The PM's edit, end-to-end

The PM hand-edits unit-03-billing-policy.md and types into the chat: "I tightened the criteria. Take it from here."

What used to happen and what happens now sit on the same scenario.

OursThe PM's edit, before and after

Before

The agent might pick up the edit on the next iteration. It might not. If a reviewer noticed the diff, it landed as "unexpected change" with no provenance. No record of who edited, no diff in the log, no place to push back.

After

The next tick re-hashes, finds the mismatch, hands the agent the unified diff with a unique tick ID. The agent classifies the change as canonical. The baseline updates. The unit's next hat reads the tightened spec.

No regeneration. No fight. The action log records the PM edited the file, the agent classified it, the baseline updated. Everything's on the record.

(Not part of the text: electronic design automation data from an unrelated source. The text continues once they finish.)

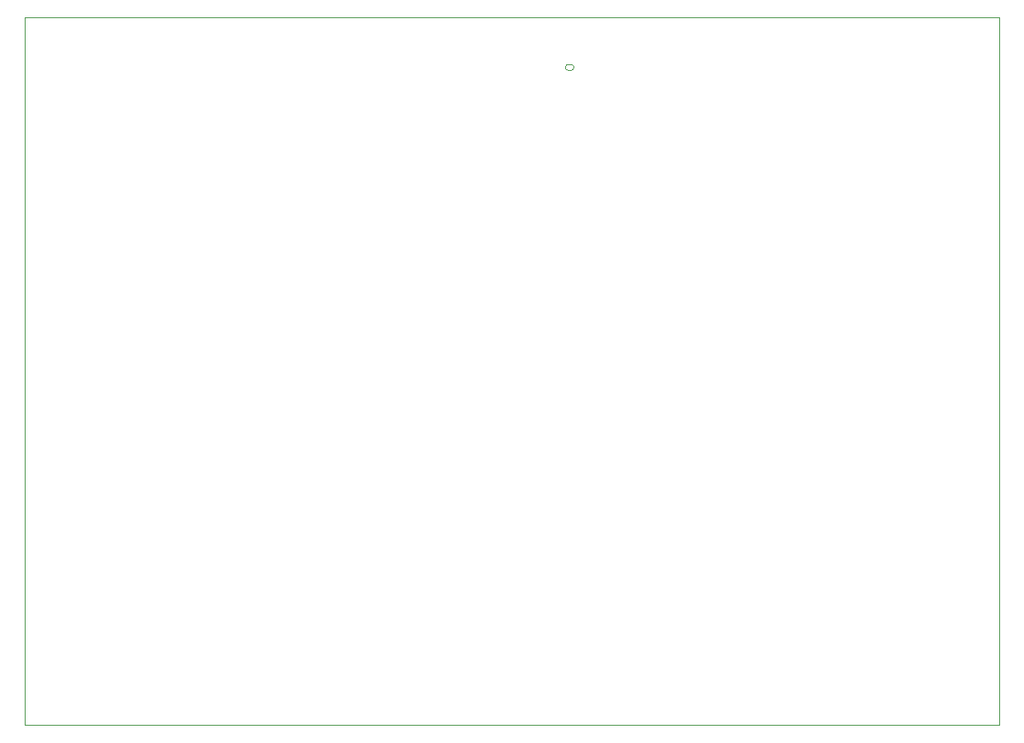
<source format=gbr>
%TF.GenerationSoftware,KiCad,Pcbnew,5.1.7-a382d34a8~88~ubuntu18.04.1*%
%TF.CreationDate,2021-04-29T22:01:18-07:00*%
%TF.ProjectId,dsp_dev_board,6473705f-6465-4765-9f62-6f6172642e6b,rev?*%
%TF.SameCoordinates,Original*%
%TF.FileFunction,Profile,NP*%
%FSLAX46Y46*%
G04 Gerber Fmt 4.6, Leading zero omitted, Abs format (unit mm)*
G04 Created by KiCad (PCBNEW 5.1.7-a382d34a8~88~ubuntu18.04.1) date 2021-04-29 22:01:18*
%MOMM*%
%LPD*%
G01*
G04 APERTURE LIST*
%TA.AperFunction,Profile*%
%ADD10C,0.100000*%
%TD*%
G04 APERTURE END LIST*
D10*
X190000000Y-40000000D02*
X190000000Y-112600000D01*
X90000000Y-40000000D02*
X190000000Y-40000000D01*
X90000000Y-112600000D02*
X90000000Y-40000000D01*
X190000000Y-112600000D02*
X90000000Y-112600000D01*
%TO.C,J10*%
X145775000Y-44785000D02*
X146025000Y-44785000D01*
X146025000Y-45415000D02*
X145775000Y-45415000D01*
X145775000Y-45415000D02*
G75*
G02*
X145460000Y-45100000I0J315000D01*
G01*
X145460000Y-45100000D02*
G75*
G02*
X145775000Y-44785000I315000J0D01*
G01*
X146025000Y-44785000D02*
G75*
G02*
X146340000Y-45100000I0J-315000D01*
G01*
X146340000Y-45100000D02*
G75*
G02*
X146025000Y-45415000I-315000J0D01*
G01*
%TD*%
M02*

</source>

A different scenario: the designer drops fourteen PNGs into the design stage's artifacts directory. The drift gate notices fourteen new files and fires the assessment. Text files come with a unified diff. Opaque binaries — fonts, archives, PDFs — get the hash pair as the receipt and nothing else, because there's nothing else to render. Images sit between the two. The hash pair tells the engine what happened, but the useful diff for an image is visual: before-and-after thumbnails, side-by-side, on the assessment screen. Designs land as PNGs more often than they land as Markdown, and "look at this" is the diff that matters. The engine today treats every binary the same — image-aware drift is the next iteration. The agent classifies the additions as canonical, designer-provided artifacts. Next time /haiku:revisit design runs, the elaborate phase sees the PNGs as inputs, not as work to redo.

The intent dir is a workshop. The drift gate is the receipt every craftsperson hands in at the end of their shift. The action log is the ledger. The compensating control is observation, not permission.

What the user actually does

Nothing different. You drop files. You edit specs. You uploaded a brand kit through the SPA. You typed into the chat. You ran vim.

The workflow notices. It asks the agent to triage. The triage takes two seconds. Your edits stay. The pipeline integrates. The audit log records who did what.

The intent dir was a sandbox. Now it's a workshop.